Los Estados Unidos me dieron el futuro robado en Cuba por Fidel Castro | Opinión

El 14 de abril de hace 60 años llegué a los Estados Unidos de América, o “el Norte”, como lo llamábamos la mayoría de los cubanos. Tímida, introspectiva y curiosa, a los 10 años bajé de un avión en el Aeropuerto John F. Kennedy de Queens, Nueva York.

Seis meses antes, habíamos huido de nuestra patria, escapando del gobierno autoritario de Fidel Castro para unirnos a cientos de compañeros refugiados en Madrid. Pero ahora, en una fresca noche de primavera, nos reunimos con mis abuelos maternos, mi tía, mi tío y mis primos en la Ciudad de Nueva York. El Norte. Mi estrella polar.

Mi primera visión de la ciudad: escaleras de incendios mugrientas bordeando edificios de ladrillo oscuro. Fea y sucia.

Poco después, me llevaron amablemente a un acogedor apartamento en 86th Street, cerca de Broadway, el cual, aunque pequeño, se convertiría en mi hogar.

Me sentía segura, una sensación extraña después de mis años anteriores en la isla. Mis últimos recuerdos de Cuba estaban marcados por el miedo. Como mi abuelo materno, Manuel Hortelano Entenza, había trabajado como oficial de la marina cubana bajo el gobierno del presidente Fulgencio Batista, fue encarcelado e interrogado en la tristemente célebre prisión de La Cabaña.

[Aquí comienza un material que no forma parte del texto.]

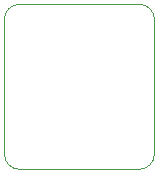
<source format=gbr>
G04 #@! TF.FileFunction,Profile,NP*
%FSLAX46Y46*%
G04 Gerber Fmt 4.6, Leading zero omitted, Abs format (unit mm)*
G04 Created by KiCad (PCBNEW (2015-01-02 BZR 5348)-product) date 4/1/2015 11:05:10 PM*
%MOMM*%
G01*
G04 APERTURE LIST*
%ADD10C,0.100000*%
G04 APERTURE END LIST*
D10*
X139700000Y-101600000D02*
X139700000Y-90170000D01*
X151130000Y-102870000D02*
X140970000Y-102870000D01*
X152400000Y-90170000D02*
X152400000Y-101600000D01*
X140970000Y-88900000D02*
X151130000Y-88900000D01*
X151130000Y-102870000D02*
G75*
G03X152400000Y-101600000I0J1270000D01*
G01*
X139700000Y-101600000D02*
G75*
G03X140970000Y-102870000I1270000J0D01*
G01*
X140970000Y-88900000D02*
G75*
G03X139700000Y-90170000I0J-1270000D01*
G01*
X152400000Y-90170000D02*
G75*
G03X151130000Y-88900000I-1270000J0D01*
G01*
M02*

</source>
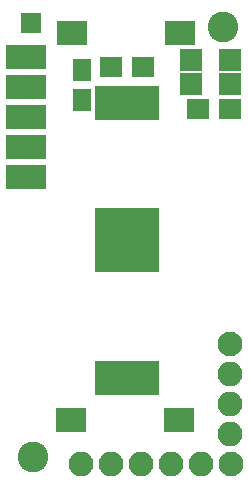
<source format=gts>
G04 #@! TF.FileFunction,Soldermask,Top*
%FSLAX46Y46*%
G04 Gerber Fmt 4.6, Leading zero omitted, Abs format (unit mm)*
G04 Created by KiCad (PCBNEW 4.0.2-stable) date 29.05.2017 13:31:58*
%MOMM*%
G01*
G04 APERTURE LIST*
%ADD10C,0.100000*%
%ADD11R,3.400000X2.100000*%
%ADD12C,2.100000*%
%ADD13O,2.100000X2.100000*%
%ADD14R,5.480000X2.940000*%
%ADD15R,5.480000X5.480000*%
%ADD16R,2.580000X2.000000*%
%ADD17R,1.900000X1.900000*%
%ADD18R,1.900000X1.700000*%
%ADD19C,2.600000*%
%ADD20R,1.750000X1.750000*%
%ADD21R,1.650000X1.900000*%
G04 APERTURE END LIST*
D10*
D11*
X171410500Y-89281000D03*
X171410500Y-94361000D03*
X171410500Y-99441000D03*
X171386500Y-91821000D03*
X171386500Y-96901000D03*
D12*
X188658500Y-113601500D03*
D13*
X188658500Y-116141500D03*
X188658500Y-118681500D03*
X188658500Y-121221500D03*
D12*
X188722000Y-123761500D03*
D13*
X186182000Y-123761500D03*
X183642000Y-123761500D03*
X181102000Y-123761500D03*
X178562000Y-123761500D03*
X176022000Y-123761500D03*
D14*
X179959000Y-93218000D03*
X179959000Y-116459000D03*
D15*
X179959000Y-104838500D03*
D16*
X184358500Y-120015000D03*
X175178500Y-120015000D03*
X175242000Y-87249000D03*
X184422000Y-87249000D03*
D17*
X185357500Y-91630500D03*
X188657500Y-91630500D03*
X185357500Y-89535000D03*
X188657500Y-89535000D03*
D18*
X185975000Y-93726000D03*
X188675000Y-93726000D03*
X181309000Y-90170000D03*
X178609000Y-90170000D03*
D19*
X188087000Y-86741000D03*
X171958000Y-123190000D03*
D20*
X171831000Y-86423500D03*
D21*
X176149000Y-92944000D03*
X176149000Y-90444000D03*
M02*

</source>
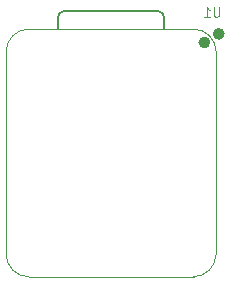
<source format=gbr>
%TF.GenerationSoftware,KiCad,Pcbnew,8.0.8*%
%TF.CreationDate,2025-02-09T21:15:24+00:00*%
%TF.ProjectId,MacroPadPCB,4d616372-6f50-4616-9450-43422e6b6963,rev?*%
%TF.SameCoordinates,Original*%
%TF.FileFunction,Legend,Bot*%
%TF.FilePolarity,Positive*%
%FSLAX46Y46*%
G04 Gerber Fmt 4.6, Leading zero omitted, Abs format (unit mm)*
G04 Created by KiCad (PCBNEW 8.0.8) date 2025-02-09 21:15:24*
%MOMM*%
%LPD*%
G01*
G04 APERTURE LIST*
%ADD10C,0.106680*%
%ADD11C,0.100000*%
%ADD12C,0.127000*%
%ADD13C,0.504000*%
G04 APERTURE END LIST*
D10*
X139066543Y-47796791D02*
X139066543Y-48430098D01*
X139066543Y-48430098D02*
X139029290Y-48504604D01*
X139029290Y-48504604D02*
X138992036Y-48541858D01*
X138992036Y-48541858D02*
X138917530Y-48579111D01*
X138917530Y-48579111D02*
X138768516Y-48579111D01*
X138768516Y-48579111D02*
X138694010Y-48541858D01*
X138694010Y-48541858D02*
X138656756Y-48504604D01*
X138656756Y-48504604D02*
X138619503Y-48430098D01*
X138619503Y-48430098D02*
X138619503Y-47796791D01*
X137837183Y-48579111D02*
X138284223Y-48579111D01*
X138060703Y-48579111D02*
X138060703Y-47796791D01*
X138060703Y-47796791D02*
X138135210Y-47908551D01*
X138135210Y-47908551D02*
X138209717Y-47983058D01*
X138209717Y-47983058D02*
X138284223Y-48020311D01*
D11*
%TO.C,U1*%
X121041994Y-51548100D02*
X121041994Y-68693100D01*
X122946994Y-70598100D02*
X136916994Y-70598100D01*
D12*
X125427994Y-49643100D02*
X125427994Y-48633100D01*
X125927994Y-48133100D02*
X133923266Y-48133100D01*
X134423266Y-48632828D02*
X134426994Y-49643100D01*
D11*
X136916994Y-49643100D02*
X122946994Y-49643100D01*
X136916994Y-49643100D02*
X122946994Y-49643100D01*
X138821994Y-51548100D02*
X138821994Y-68693100D01*
X121041994Y-51548100D02*
G75*
G02*
X122946994Y-49643100I1905000J0D01*
G01*
X122946994Y-70598100D02*
G75*
G02*
X121041994Y-68693100I0J1905000D01*
G01*
D12*
X125427994Y-48633100D02*
G75*
G02*
X125927994Y-48133100I500000J0D01*
G01*
X133923266Y-48133100D02*
G75*
G02*
X134423264Y-48632828I-22J-500020D01*
G01*
D11*
X136916994Y-49639100D02*
G75*
G02*
X138821994Y-51544100I-25J-1905025D01*
G01*
X138821994Y-68693100D02*
G75*
G02*
X136916994Y-70598100I-1905001J1D01*
G01*
D13*
X138083006Y-50770088D02*
G75*
G02*
X137579006Y-50770088I-252000J0D01*
G01*
X137579006Y-50770088D02*
G75*
G02*
X138083006Y-50770088I252000J0D01*
G01*
X139300006Y-50047088D02*
G75*
G02*
X138796006Y-50047088I-252000J0D01*
G01*
X138796006Y-50047088D02*
G75*
G02*
X139300006Y-50047088I252000J0D01*
G01*
%TD*%
M02*

</source>
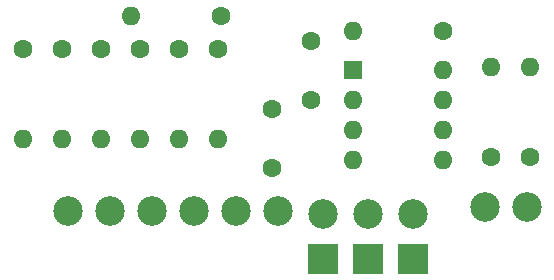
<source format=gbr>
G04 #@! TF.GenerationSoftware,KiCad,Pcbnew,(5.1.2-1)-1*
G04 #@! TF.CreationDate,2021-10-12T12:57:45-04:00*
G04 #@! TF.ProjectId,DCMixer - CGS04,44434d69-7865-4722-902d-204347533034,rev?*
G04 #@! TF.SameCoordinates,Original*
G04 #@! TF.FileFunction,Copper,L1,Top*
G04 #@! TF.FilePolarity,Positive*
%FSLAX46Y46*%
G04 Gerber Fmt 4.6, Leading zero omitted, Abs format (unit mm)*
G04 Created by KiCad (PCBNEW (5.1.2-1)-1) date 2021-10-12 12:57:45*
%MOMM*%
%LPD*%
G04 APERTURE LIST*
%ADD10C,1.600000*%
%ADD11R,2.499360X2.499360*%
%ADD12C,2.499360*%
%ADD13O,1.600000X1.600000*%
%ADD14R,1.600000X1.600000*%
G04 APERTURE END LIST*
D10*
X43170000Y-21740000D03*
X43170000Y-26740000D03*
X39878000Y-32432000D03*
X39878000Y-27432000D03*
D11*
X51816000Y-40132000D03*
D12*
X51816000Y-36322000D03*
X48006000Y-36322000D03*
D11*
X48006000Y-40132000D03*
X44196000Y-40132000D03*
D12*
X44196000Y-36322000D03*
X36830000Y-36068000D03*
X40386000Y-36068000D03*
X33274000Y-36068000D03*
X22606000Y-36068000D03*
X26162000Y-36068000D03*
X29718000Y-36068000D03*
X57912000Y-35731001D03*
X61468000Y-35731001D03*
D10*
X32004000Y-22352000D03*
D13*
X32004000Y-29972000D03*
X35306000Y-29972000D03*
D10*
X35306000Y-22352000D03*
X28702000Y-22352000D03*
D13*
X28702000Y-29972000D03*
X18796000Y-29972000D03*
D10*
X18796000Y-22352000D03*
X22098000Y-22352000D03*
D13*
X22098000Y-29972000D03*
X25400000Y-29972000D03*
D10*
X25400000Y-22352000D03*
X35560000Y-19558000D03*
D13*
X27940000Y-19558000D03*
X46736000Y-20828000D03*
D10*
X54356000Y-20828000D03*
X61722000Y-31496000D03*
D13*
X61722000Y-23876000D03*
X58420000Y-23876000D03*
D10*
X58420000Y-31496000D03*
D14*
X46736000Y-24130000D03*
D13*
X54356000Y-31750000D03*
X46736000Y-26670000D03*
X54356000Y-29210000D03*
X46736000Y-29210000D03*
X54356000Y-26670000D03*
X46736000Y-31750000D03*
X54356000Y-24130000D03*
M02*

</source>
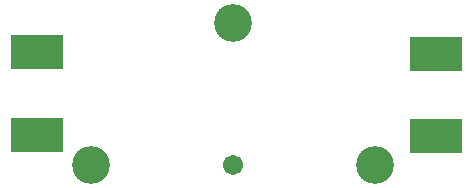
<source format=gbr>
G04 EAGLE Gerber RS-274X export*
G75*
%MOMM*%
%FSLAX34Y34*%
%LPD*%
%INSoldermask Bottom*%
%IPPOS*%
%AMOC8*
5,1,8,0,0,1.08239X$1,22.5*%
G01*
%ADD10C,3.203200*%
%ADD11R,4.394200X2.870200*%
%ADD12C,1.703200*%


D10*
X67000Y30000D03*
X187000Y150000D03*
X307000Y30000D03*
D11*
X21154Y55224D03*
X21154Y125116D03*
X358576Y123846D03*
X358576Y53954D03*
D12*
X187300Y30000D03*
M02*

</source>
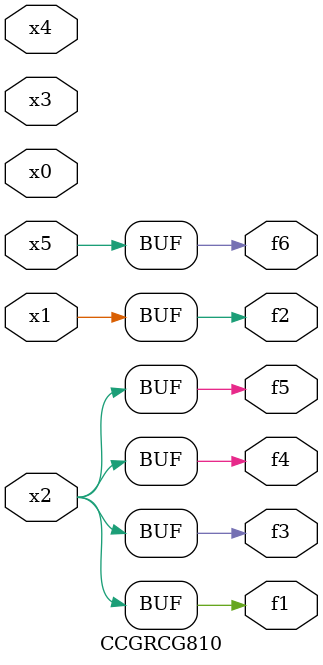
<source format=v>
module CCGRCG810(
	input x0, x1, x2, x3, x4, x5,
	output f1, f2, f3, f4, f5, f6
);
	assign f1 = x2;
	assign f2 = x1;
	assign f3 = x2;
	assign f4 = x2;
	assign f5 = x2;
	assign f6 = x5;
endmodule

</source>
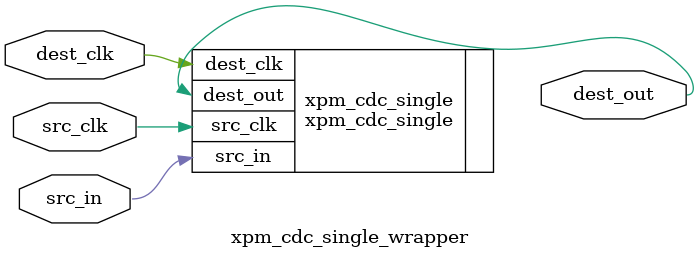
<source format=sv>

module xpm_cdc_single_wrapper #(
  // Synchronization stages -----------------------------------------------------------------------
  // Specifies the number of synchronization stages on the CDC path.
  // For proper operation, the input data must be sampled two or more times by destination clock.
  parameter int CDC_SYNC_STAGES  = 2,
  // Input stage
  parameter int SRC_INPUT_REG    = 0,

  // Behavioral simulation ------------------------------------------------------------------------
  // 0 = disable simulation init values
  // 1 = enable simulation init values
  parameter int INIT_SYNC_FF      = 0,

  // Simulation asserts flag ----------------------------------------------------------------------
  parameter int SIM_ASSERT_CHK    = 0
  )(
  // Clock
  input  logic src_clk,
  input  logic dest_clk,
  // data
  input  logic src_in,
  output logic dest_out
);
  // Xilinx Parameterized Macro
  xpm_cdc_single #(
    .DEST_SYNC_FF   (CDC_SYNC_STAGES),
    .INIT_SYNC_FF   (INIT_SYNC_FF   ),
    .SIM_ASSERT_CHK (SIM_ASSERT_CHK ),
    .SRC_INPUT_REG  (SRC_INPUT_REG  )
  ) xpm_cdc_single (
    .src_in   ( src_in   ) ,
    .dest_out ( dest_out ) ,
    .src_clk  ( src_clk  ) ,
    .dest_clk ( dest_clk )
  );

endmodule

</source>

Una vez liberado y de que dejara el país, nos convertimos en los parias del barrio. Solicitamos salir de Cuba y nos tacharon de gusanos. Caminar a la tienda de comestibles se convirtió en una tarea temida para mí. Los vecinos me señalaban y susurraban esa temida palabra: “Gusanos”.

Mis padres perdieron muchos amigos que se hicieron “fidelistas”. Me sacaron de la escuela por miedo a que me adoctrinaran. Todas las noches rezaba para que pudiéramos marcharnos antes de que encarcelaran a alguien más de la familia o algo peor.

Llegar a Estados Unidos significó seguridad y libertad, incluso mientras pasaba apuros para aprender un idioma tan distinto al mío. Aunque viera a mis padres, ambos profesionales, realizar trabajos manuales como paisajistas y obreros. Incluso mientras me enfrentaba a una nueva forma de ostracismo por parte de mis compañeros de clase nacidos en Estados Unidos en Union City, Nueva Jersey, que se burlaban de mí: ¿Dónde está Cuba? ¿Tenías baños en Cuba?

Ese tipo de trato no hizo sino reforzar mi determinación. Dominé el inglés y desarrollé tal pasión por sus complejidades que mi padre empezó a llamarme Shakespeare. Si mis padres habían hecho grandes sacrificios para sacarnos de un estado comunista, yo sentía que no podía fallar.

Estados Unidos me dio la oportunidad de estudiar en una escuela de la Ivy League. Opté por estudiar periodismo, porque ¿qué hay más noble que buscar la verdad?

Mi nuevo país me ha brindado un futuro que mi nación insular me negó. Sentí orgullo y esperanza cuando levanté la mano en un tribunal de Jersey City en 1977 y prometí ser ciudadana de esta magnánima nación.

En 1980, vi cómo más de 120,000 compatriotas cubanos abandonaban la isla a través de un puerto llamado Mariel. La tiranía expulsaba una vez más a sus indeseables. En aquel éxodo, por primera vez, vi cubanos negros, homosexuales y muchos artistas entre los refugiados. La revolución castrista parecía deshacerse y yo quería aprender de estos recién llegados.

Tuve la suerte de que me contrataran como reportera para el Miami Herald y pude pasar muchas horas con jóvenes artistas, periodistas veteranos y presos políticos. Aprendí mucho más sobre mi torturada isla. Y me enorgullecí de cómo los cubanos habíamos sobrevivido a semejante opresión. No solo habíamos sobrevivido, sino que habíamos prosperado. En el proceso habíamos contribuido al floreciente éxito de Miami, esta espléndida ciudad junto a la bahía que sigue siendo un faro de esperanza para tantos.

Al recordar mis 60 años en “el Norte”, me siento eternamente agradecida de que esta gran nación nos abriera sus brazos. Por muy atribulados y divididos que estemos, sigue siendo un gran privilegio ser ciudadano estadounidense, un privilegio que nunca daré por sentado.

Bárbara Gutiérrez es directora de comunicación y relaciones públicas de la Universidad de Miami. Trabajó en el Miami Herald durante 17 años en puestos como reportera, editora de la sección de ciudad y editora ejecutiva de El Nuevo Herald.